One-in-six mothers and fathers admit that they never read to their children before bedtime and a third share a book no more than once a week, figures show.
A study commissioned by the publisher Pearson found that pupils aged 11 and under now spent three times as long “on screen” as they do buried in a book.
Teachers warned that over-exposure to technology was damaging children’s attention spans – making it harder for them to meet the demands of secondary education.
The comments come amid continuing concerns over children’s attitudes towards reading in school and the home.
Research published this summer found that many young people refused to pick up a book outside school for fear they would be labelled a “geek” in front of friends.
Claire Tomalin, the acclaimed biographer, said many pupils had such poor attention spans that they were unable to access books by Charles Dickins such as Oliver Twist, A Christmas Carol, Great Expectations and A Tale of Two Cities.
According to figures, the number of pupils taking a GCSE in English literature has dropped by 15 per cent in the last five years – dipping below 470,000 for the first time this summer.
Rod Bristow, President, Pearson, said: “Study after study has shown that reading for pleasure is a key indicator of future success for children, but demands on children’s attention and the difficulty of inspiring reluctant readers mean many are missing out.”
Today’s research was based on a survey of 400 English teachers and 2,000 parents with children aged two to 11.
The study found that more than one-in-six mothers and fathers admitted that they never read a bedtime story to their children.
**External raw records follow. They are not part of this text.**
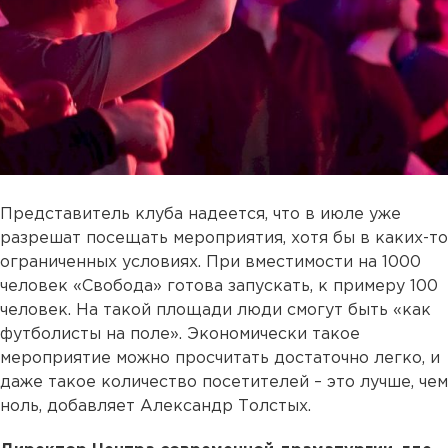
Представитель клуба надеется, что в июле уже
разрешат посещать мероприятия, хотя бы в каких-то
ограниченных условиях. При вместимости на 1000
человек «Свобода» готова запускать, к примеру 100
человек. На такой площади люди смогут быть «как
футболисты на поле». Экономически такое
мероприятие можно просчитать достаточно легко, и
даже такое количество посетителей – это лучше, чем
ноль, добавляет Александр Толстых.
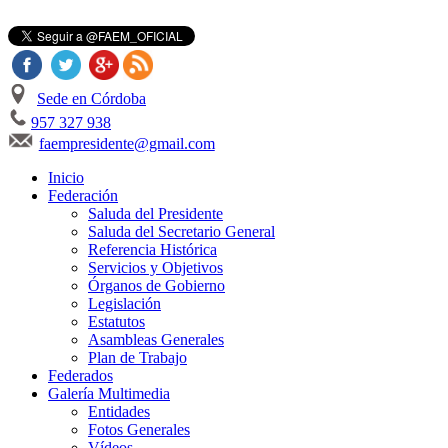
Sede en Córdoba
957 327 938
faempresidente@gmail.com
Inicio
Federación
Saluda del Presidente
Saluda del Secretario General
Referencia Histórica
Servicios y Objetivos
Órganos de Gobierno
Legislación
Estatutos
Asambleas Generales
Plan de Trabajo
Federados
Galería Multimedia
Entidades
Fotos Generales
Vídeos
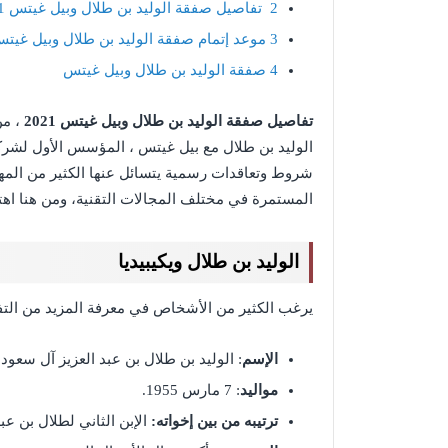
2
تفاصيل صفقة الوليد بن طلال وبيل غيتس 2021
3
موعد إتمام صفقة الوليد بن طلال وبيل غيت
4
صفقة الوليد بن طلال وبيل غيتس
تفاصيل صفقة الوليد بن طلال وبيل غيتس 2021
، من
الوليد بن طلال مع بيل غيتس ، المؤسس الأول لش
شروط وتعاقدات رسمية يتسائل عنها الكثير من المهت
المستمرة في مختلف المجالات التقنية، ومن هنا اه
الوليد بن طلال ويكيبيديا
يرغب الكثير من الأشخاص في معرفة المزيد من التفا
الإسم
: الوليد بن طلال بن عبد العزيز آل سعود.
مواليد
: 7 مارس 1955.
ترتيبه من بين إخواته:
الإبن الثاني لطلال بن عبد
Thirty per cent said they read no more than once a week.
Children are also spending three times as long in front of the TV, internet or games consoles as they do reading in the home, it was revealed. Parents reported that the average child spent 90 minutes watching television, 42 minutes playing games and almost half-an-hour on the internet each day.
Teachers complain that the lack of access to books in the home was now damaging children’s school work.
More than three-quarters warned that children’s attention spans were shorter than ever before in the classroom at the start of secondary school. Nearly all of teachers claimed that parents failed to spend enough time with their children reading for pleasure.
“Putting great books in the formats that children enjoy and helping parents and teachers find new ways to inspire a love of reading in children of all abilities, is a vital job for the campaign.”